◆ **Job item**
Copy out all the lines of the data precisely, omitting any pictures.

◆ **Entries provided**
• • • • •

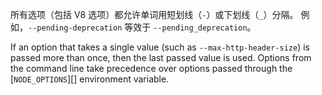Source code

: <!-- YAML
changes:
  - version: v10.12.0
    pr-url: https://github.com/nodejs/node/pull/23020
    description: Underscores instead of dashes are now allowed for
                 Node.js options as well, in addition to V8 options.
-->

所有选项（包括 V8 选项）都允许单词用短划线（`-`）或下划线（`_`）分隔。
例如，`--pending-deprecation` 等效于 `--pending_deprecation`。

If an option that takes a single value (such as `--max-http-header-size`) is
passed more than once, then the last passed value is used. Options from the
command line take precedence over options passed through the [`NODE_OPTIONS`][]
environment variable.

• • • • •

◆ **Task solution**
Source code

: <!-- YAML
changes:
  - version: v10.12.0
    pr-url: https://github.com/nodejs/node/pull/23020
    description: Underscores instead of dashes are now allowed for
                 Node.js options as well, in addition to V8 options.
-->

所有选项（包括 V8 选项）都允许单词用短划线（`-`）或下划线（`_`）分隔。
例如，`--pending-deprecation` 等效于 `--pending_deprecation`。

If an option that takes a single value (such as `--max-http-header-size`) is
passed more than once, then the last passed value is used. Options from the
command line take precedence over options passed through the [`NODE_OPTIONS`][]
environment variable.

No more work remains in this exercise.